> **DOCUMENT EXCERPT**
Amby Burfoot, the 1968 Boston Marathon champion, former Runner’s World magazine editor, and author, will be introducing me when I read from my memoir “5 Months 10 Years 2 Hours” at Bank Square Books in Mystic, CT on Sunday, June 28.
I’ve been looking forward to this for a while, and not just because Mystic is pretty much the most idyllic place to spend a Sunday afternoon in summer.
Amby was a major part of the 1970s running revolution that inspired my mother to lace up her Nikes each morning for a three-mile run before work. (She’s still going strong, by the way, at 75.) She in turn got me going.
My first magazine subscription was to Runner’s World, where Amby has served as writer and editor since 1978. I ran cross-country and track at Hamden High and competed in the New Haven 20K Road Race each September. There, I met Amby’s Wesleyan roommate Bill Rodgers, former American record holder in the marathon and heartthrob of high-school cross-country and track-running schoolgirls across the Northeast.

> **INFORMATION SHOWN**
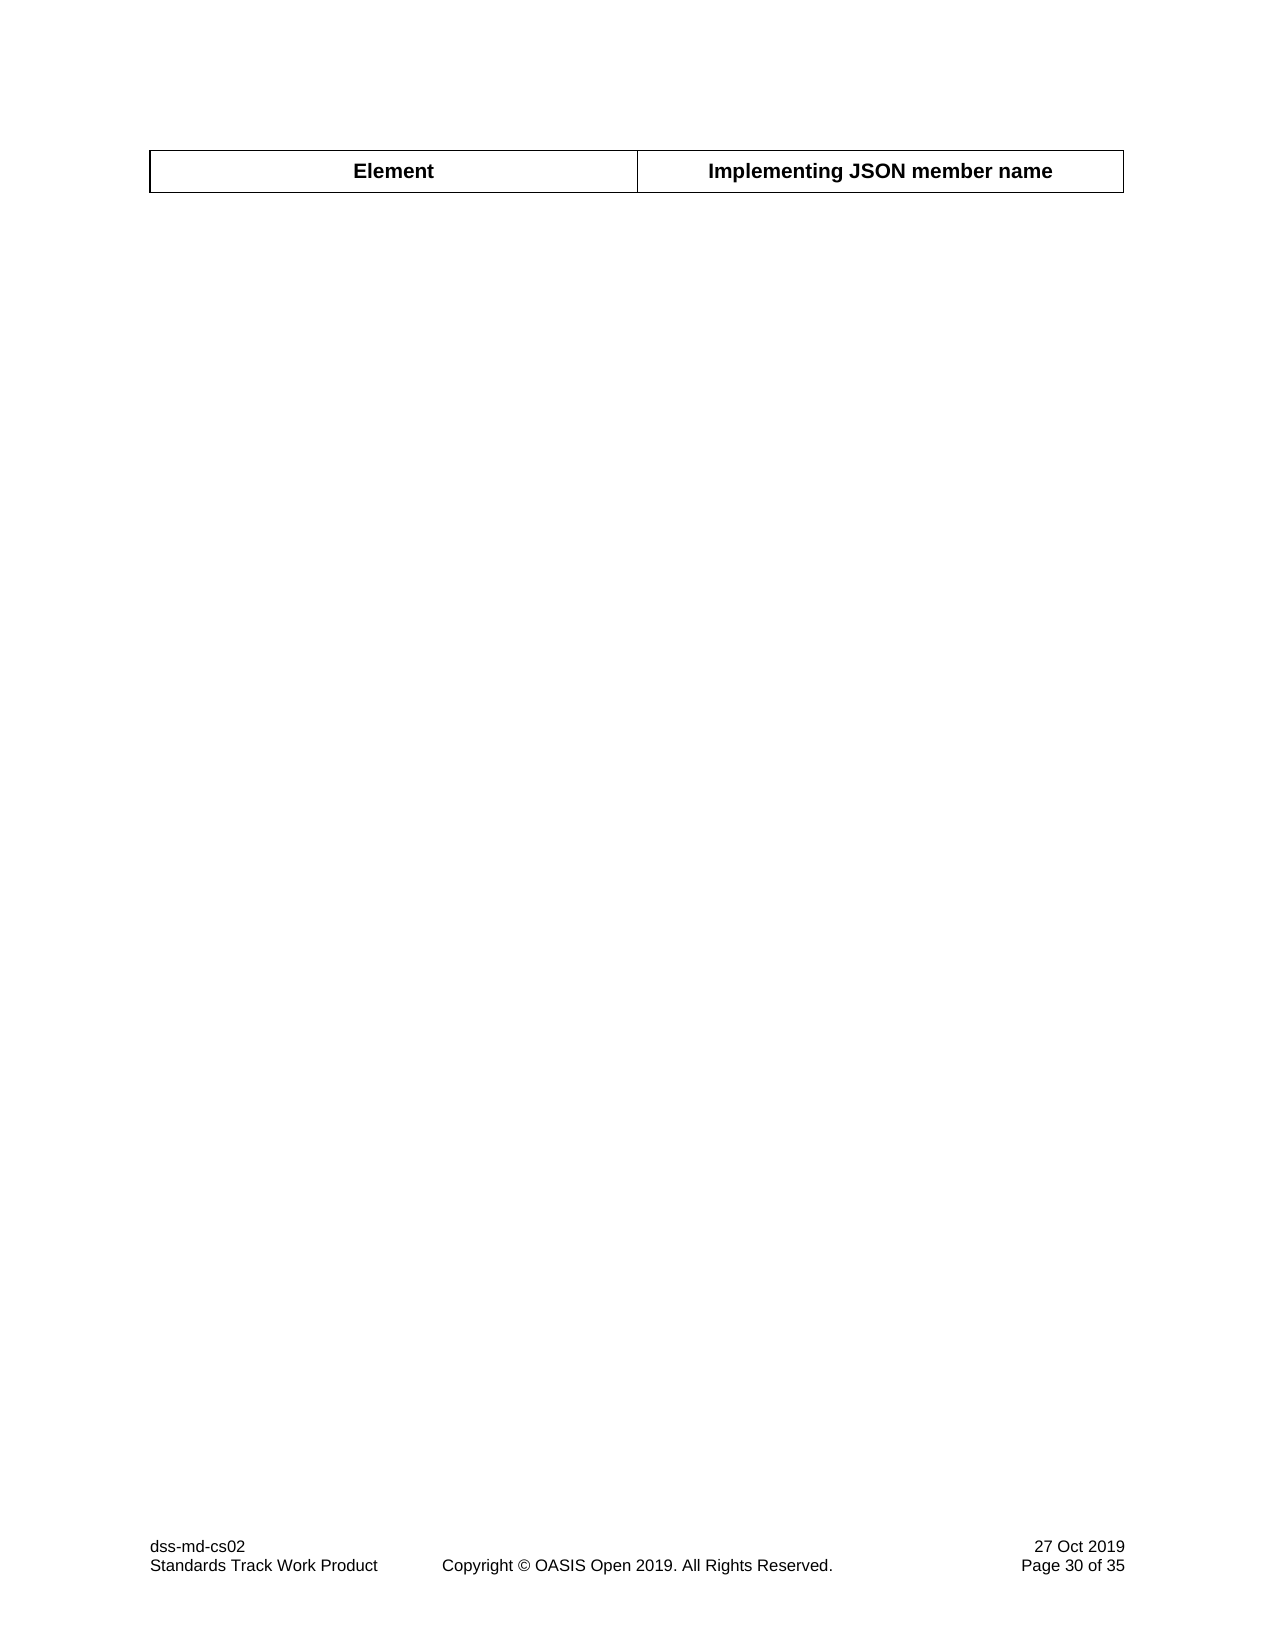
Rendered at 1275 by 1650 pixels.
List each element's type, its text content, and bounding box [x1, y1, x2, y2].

table_header Implementing JSON member name [638, 151, 1123, 192]
table_header Element [151, 151, 637, 192]
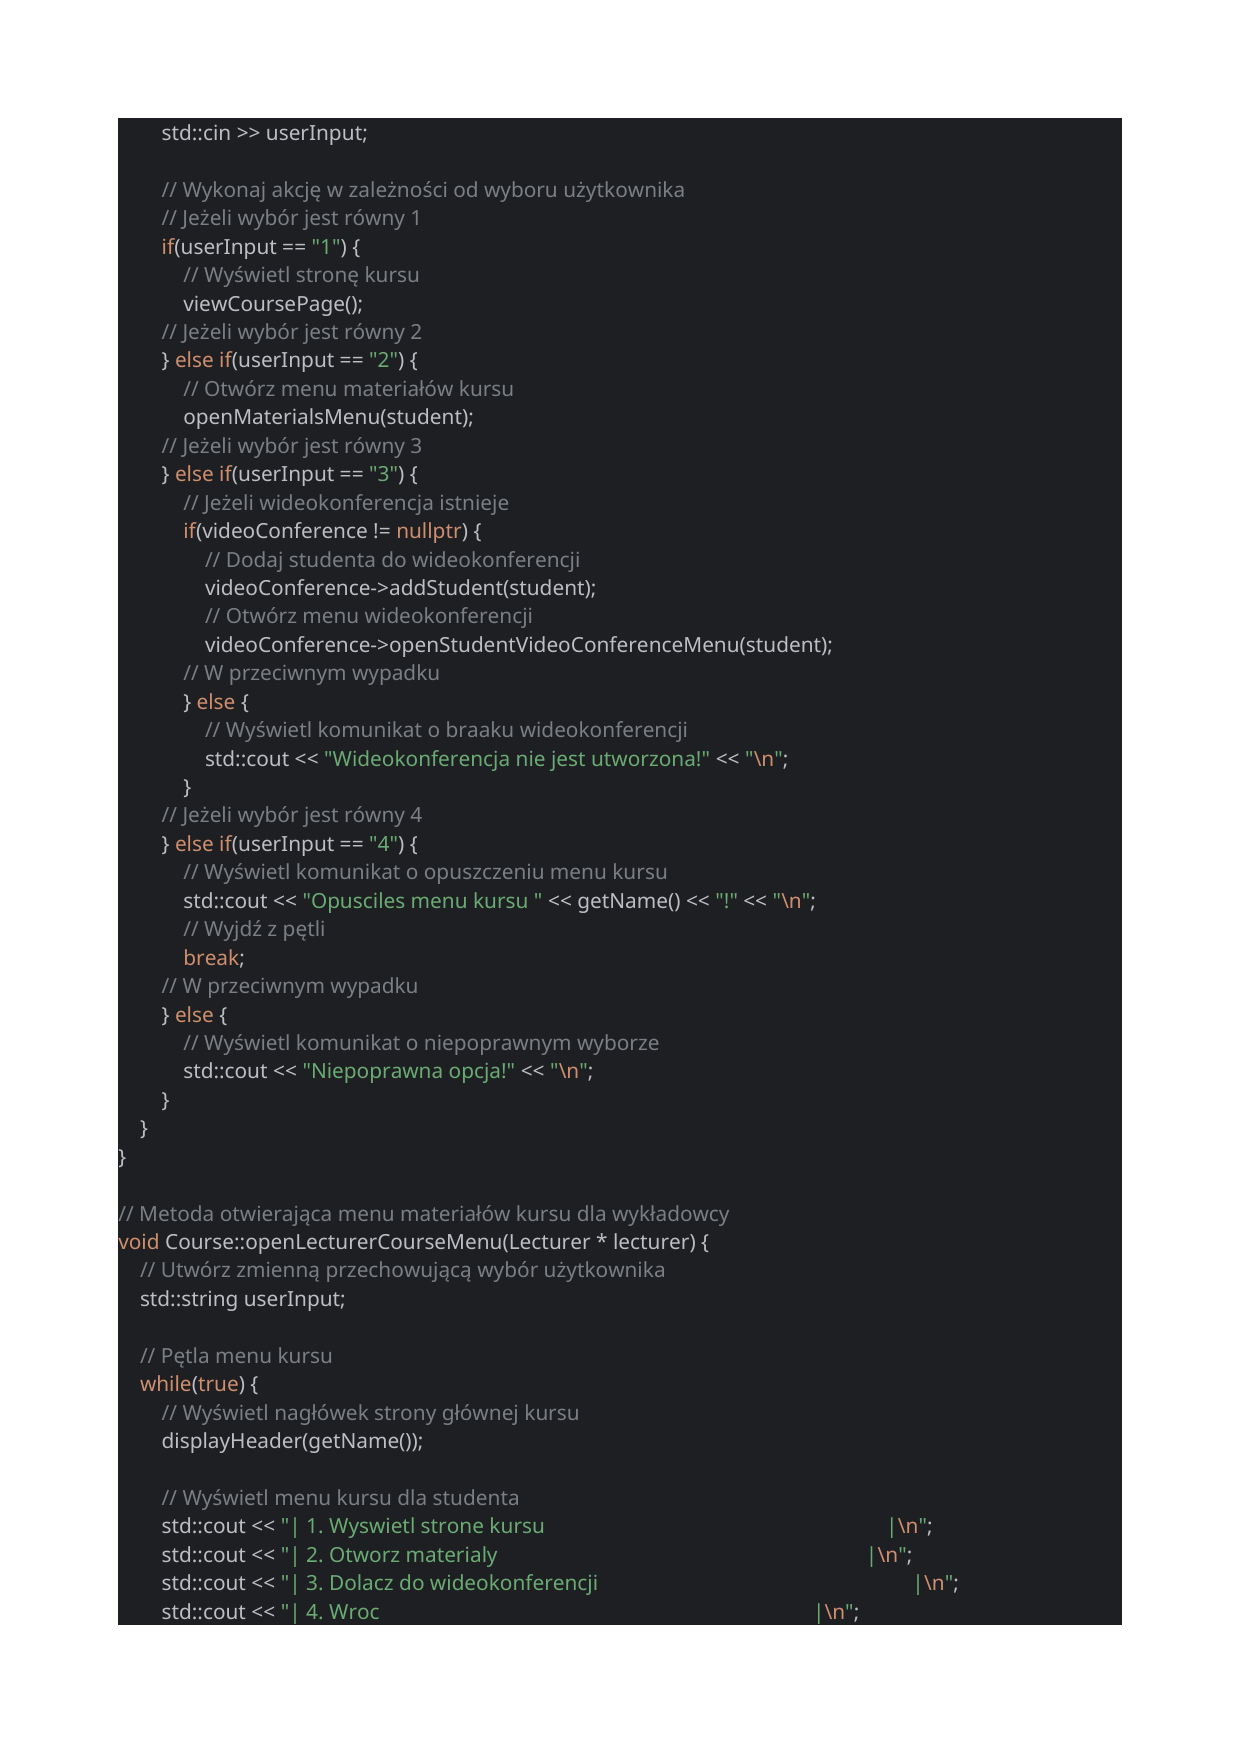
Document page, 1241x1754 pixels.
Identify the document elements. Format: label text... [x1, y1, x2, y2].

text std::cin >> userInput; // Wykonaj akcję w zależności od wyboru użytkownika // Jeżeli wybór jest równy 1 if(userInput == "1") { // Wyświetl stronę kursu viewCoursePage(); // Jeżeli wybór jest równy 2 } else if(userInput == "2") { // Otwórz menu materiałów kursu openMaterialsMenu(student); // Jeżeli wybór jest równy 3 } else if(userInput == "3") { // Jeżeli wideokonferencja istnieje if(videoConference != nullptr) { // Dodaj studenta do wideokonferencji videoConference->addStudent(student); // Otwórz menu wideokonferencji videoConference->openStudentVideoConferenceMenu(student); // W przeciwnym wypadku } else { // Wyświetl komunikat o braaku wideokonferencji std::cout << "Wideokonferencja nie jest utworzona!" << "\n"; } // Jeżeli wybór jest równy 4 } else if(userInput == "4") { // Wyświetl komunikat o opuszczeniu menu kursu std::cout << "Opusciles menu kursu " << getName() << "!" << "\n"; // Wyjdź z pętli break; // W przeciwnym wypadku } else { // Wyświetl komunikat o niepoprawnym wyborze std::cout << "Niepoprawna opcja!" << "\n"; } } } // Metoda otwierająca menu materiałów kursu dla wykładowcy void Course::openLecturerCourseMenu(Lecturer * lecturer) { // Utwórz zmienną przechowującą wybór użytkownika std::string userInput; // Pętla menu kursu while(true) { // Wyświetl nagłówek strony głównej kursu displayHeader(getName()); // Wyświetl menu kursu dla studenta std::cout << "| 1. Wyswietl strone kursu |\n"; std::cout << "| 2. Otworz materialy |\n"; std::cout << "| 3. Dolacz do wideokonferencji |\n"; std::cout << "| 4. Wroc |\n"; [118, 118, 1122, 1625]
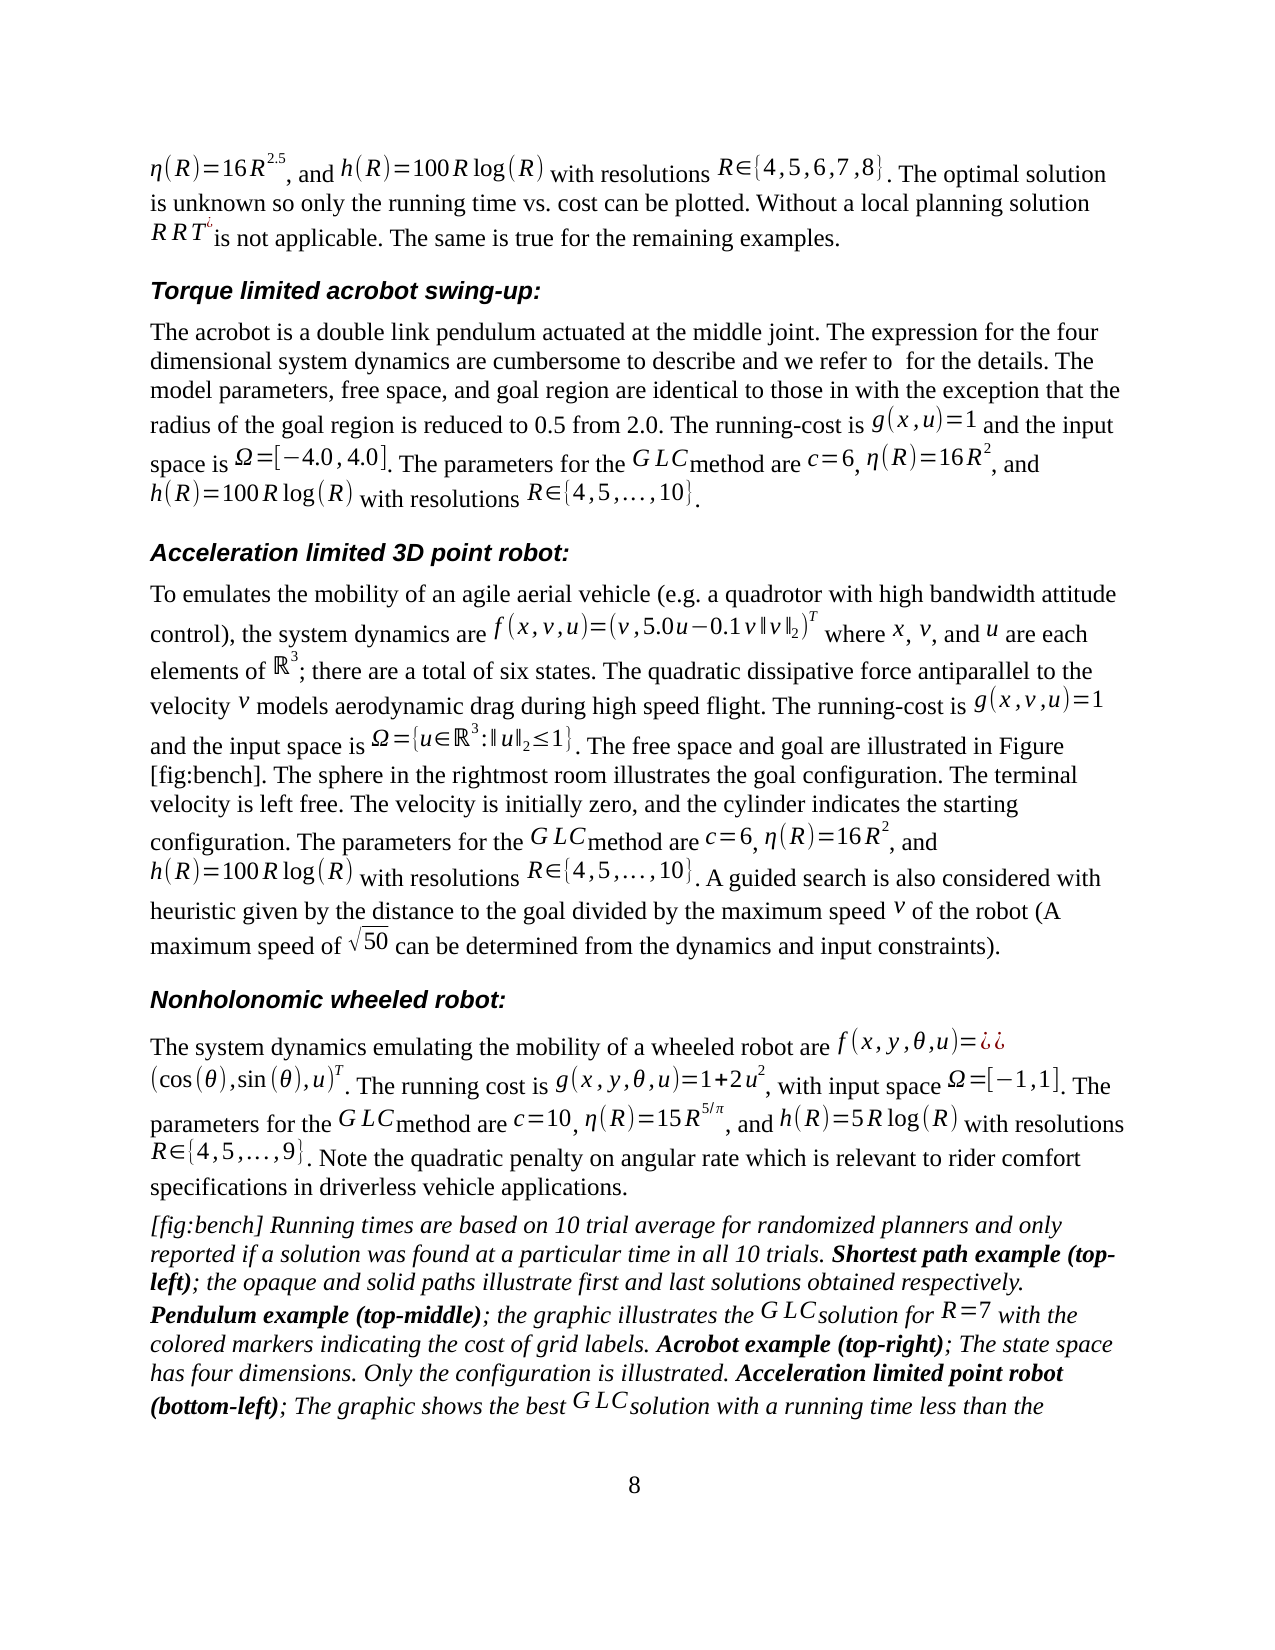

> **TASKS TO COMPLETE**
A – Reproduce everything from "I’ve been looking" down to "got me going." in the post about the memoir reading.
B – According to the post about the memoir reading, since what year has Amby Burfoot served as a writer and editor at Runner's World?
The material has no connection to the text.

> **ANSWERS**
A –
I’ve been looking forward to this for a while, and not just because Mystic is pretty much the most idyllic place to spend a Sunday afternoon in summer.
Amby was a major part of the 1970s running revolution that inspired my mother to lace up her Nikes each morning for a three-mile run before work. (She’s still going strong, by the way, at 75.) She in turn got me going.

B – 1978